- [Exercise details]
Reproduce every record exactly as it appears, but not the pictures.

Listed records section start

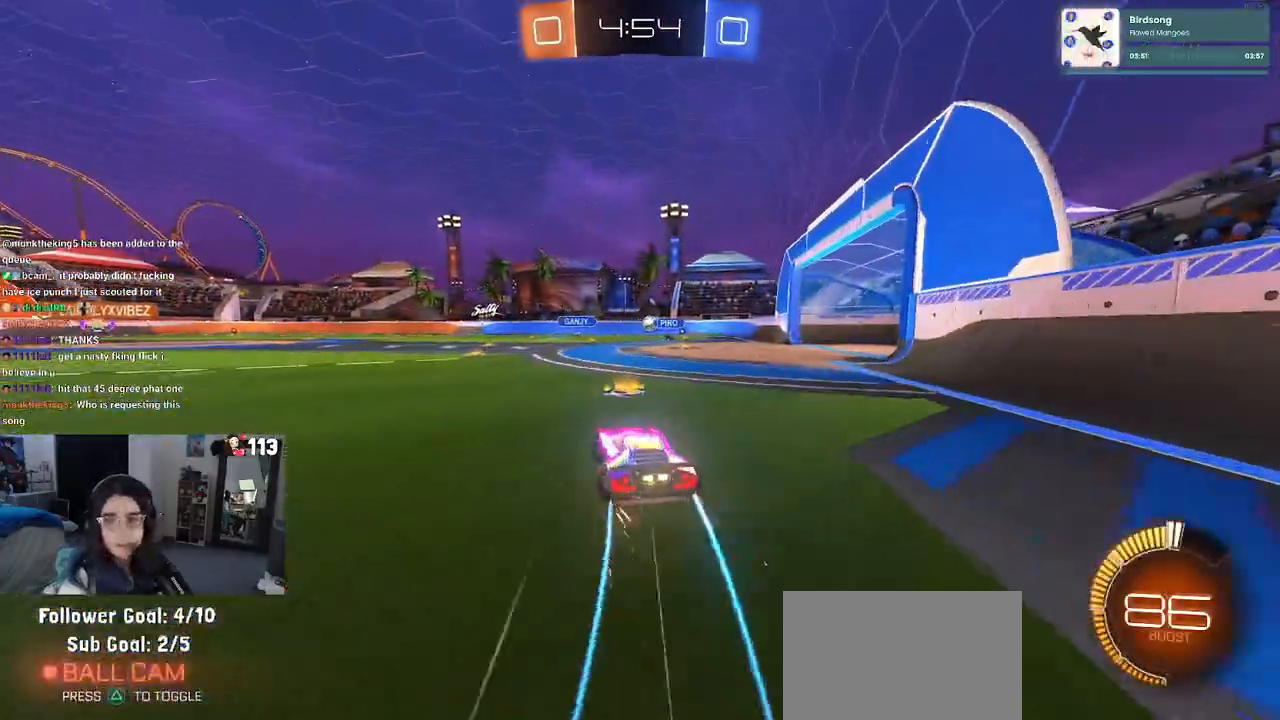
{"dt_ms": 500, "buttons": ["SQUARE"], "left_stick": "down-left", "right_stick": "center", "events": [[17, "left_stick", "center"], [83, "CROSS", "down"], [83, "left_stick", "up-right"], [183, "CROSS", "up"], [183, "left_stick", "up-left"], [217, "CROSS", "down"], [283, "SQUARE", "down"], [317, "CROSS", "up"], [317, "left_stick", "down-left"]]}
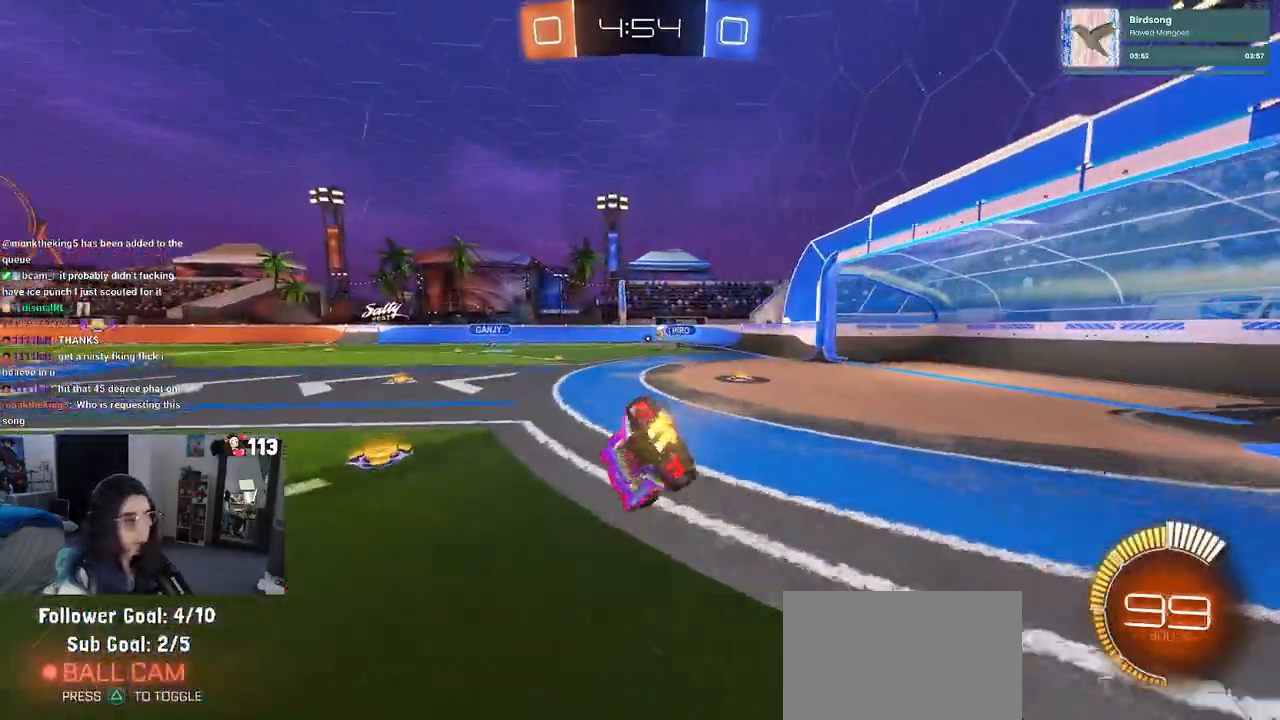
{"dt_ms": 500, "buttons": ["SQUARE"], "left_stick": "down-left", "right_stick": "center", "events": []}
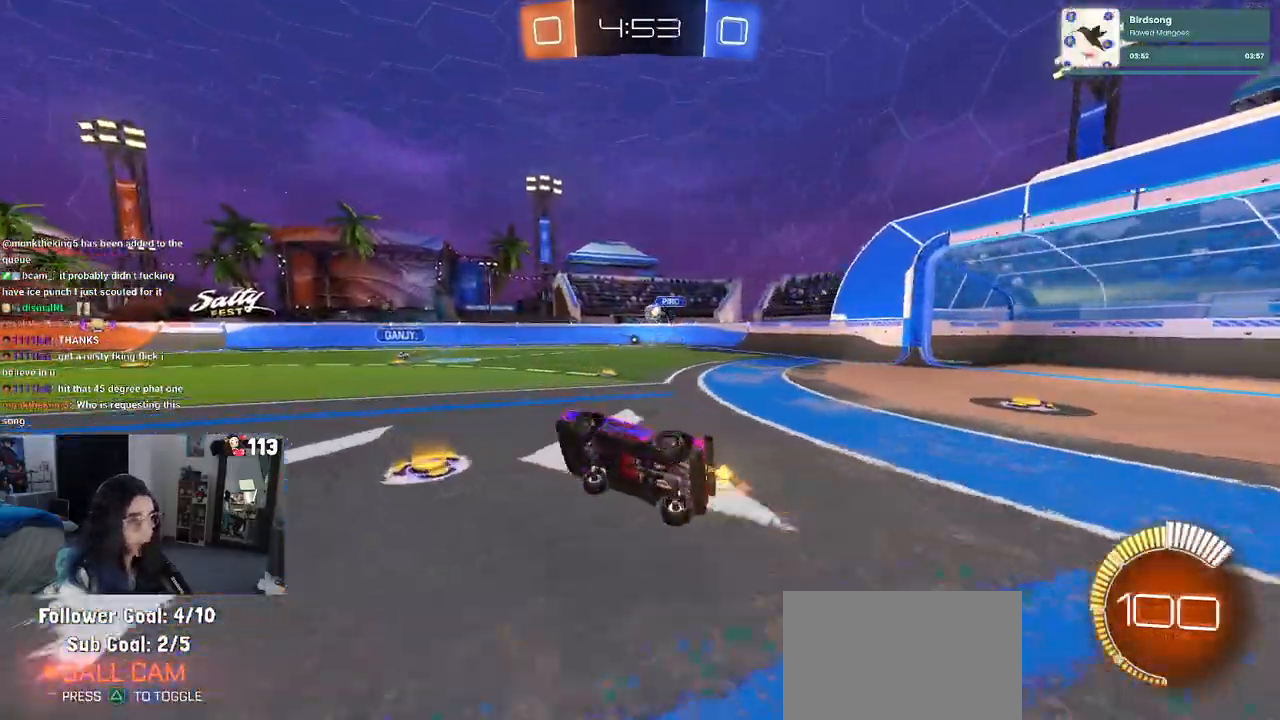
{"dt_ms": 500, "buttons": [], "left_stick": "left", "right_stick": "center", "events": [[67, "SQUARE", "up"], [117, "left_stick", "center"], [200, "TRIANGLE", "down"], [217, "left_stick", "left"], [317, "TRIANGLE", "up"]]}
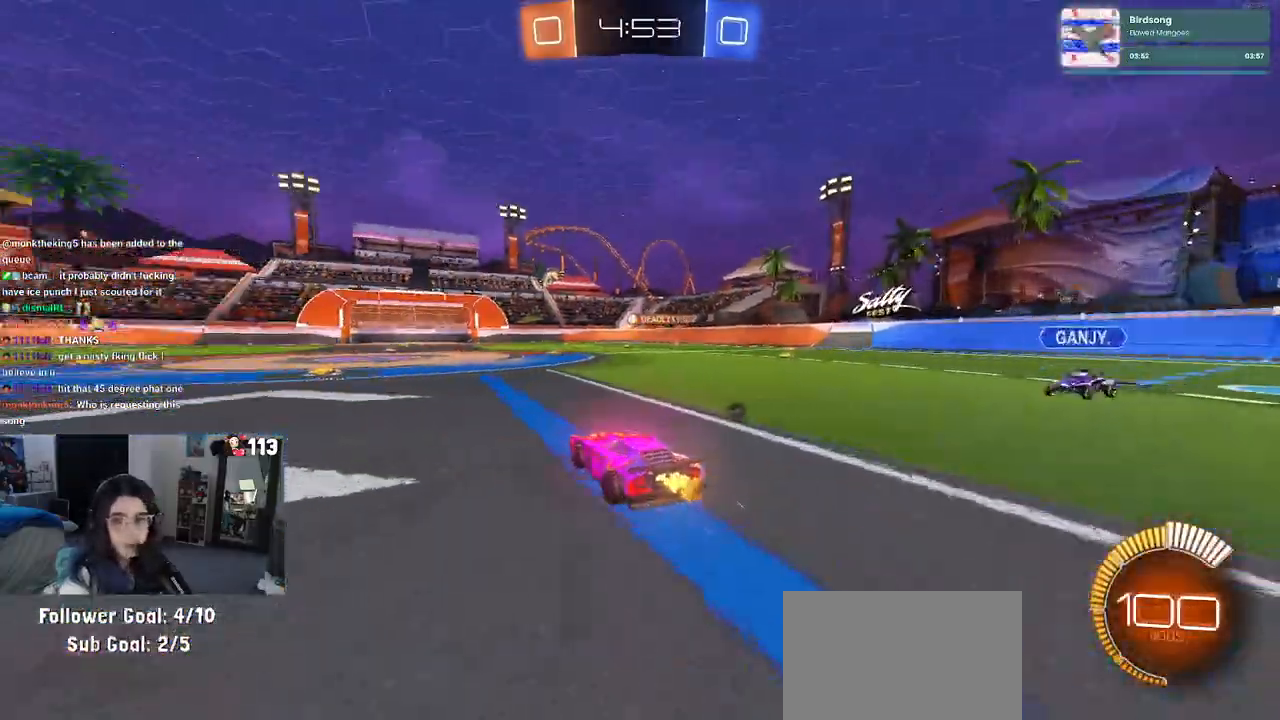
{"dt_ms": 500, "buttons": ["SQUARE"], "left_stick": "down-left", "right_stick": "center", "events": [[117, "left_stick", "right"], [133, "CROSS", "down"], [183, "left_stick", "up"], [217, "CROSS", "up"], [267, "CROSS", "down"], [333, "SQUARE", "down"], [350, "CROSS", "up"], [350, "left_stick", "down-left"]]}
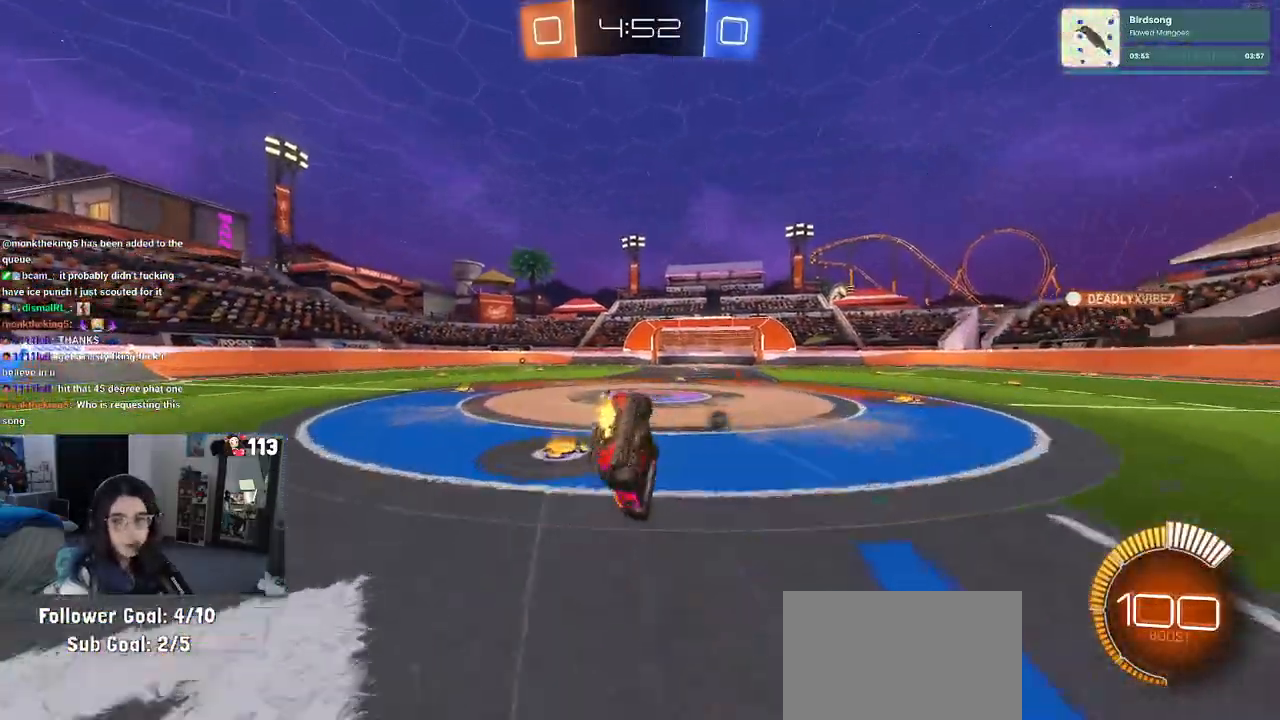
{"dt_ms": 500, "buttons": ["SQUARE"], "left_stick": "down-left", "right_stick": "center", "events": []}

Listed records section end

- [Output of the task]
{"dt_ms": 500, "buttons": ["SQUARE"], "left_stick": "down-left", "right_stick": "center", "events": [[17, "left_stick", "center"], [83, "CROSS", "down"], [83, "left_stick", "up-right"], [183, "CROSS", "up"], [183, "left_stick", "up-left"], [217, "CROSS", "down"], [283, "SQUARE", "down"], [317, "CROSS", "up"], [317, "left_stick", "down-left"]]}
{"dt_ms": 500, "buttons": ["SQUARE"], "left_stick": "down-left", "right_stick": "center", "events": []}
{"dt_ms": 500, "buttons": [], "left_stick": "left", "right_stick": "center", "events": [[67, "SQUARE", "up"], [117, "left_stick", "center"], [200, "TRIANGLE", "down"], [217, "left_stick", "left"], [317, "TRIANGLE", "up"]]}
{"dt_ms": 500, "buttons": ["SQUARE"], "left_stick": "down-left", "right_stick": "center", "events": [[117, "left_stick", "right"], [133, "CROSS", "down"], [183, "left_stick", "up"], [217, "CROSS", "up"], [267, "CROSS", "down"], [333, "SQUARE", "down"], [350, "CROSS", "up"], [350, "left_stick", "down-left"]]}
{"dt_ms": 500, "buttons": ["SQUARE"], "left_stick": "down-left", "right_stick": "center", "events": []}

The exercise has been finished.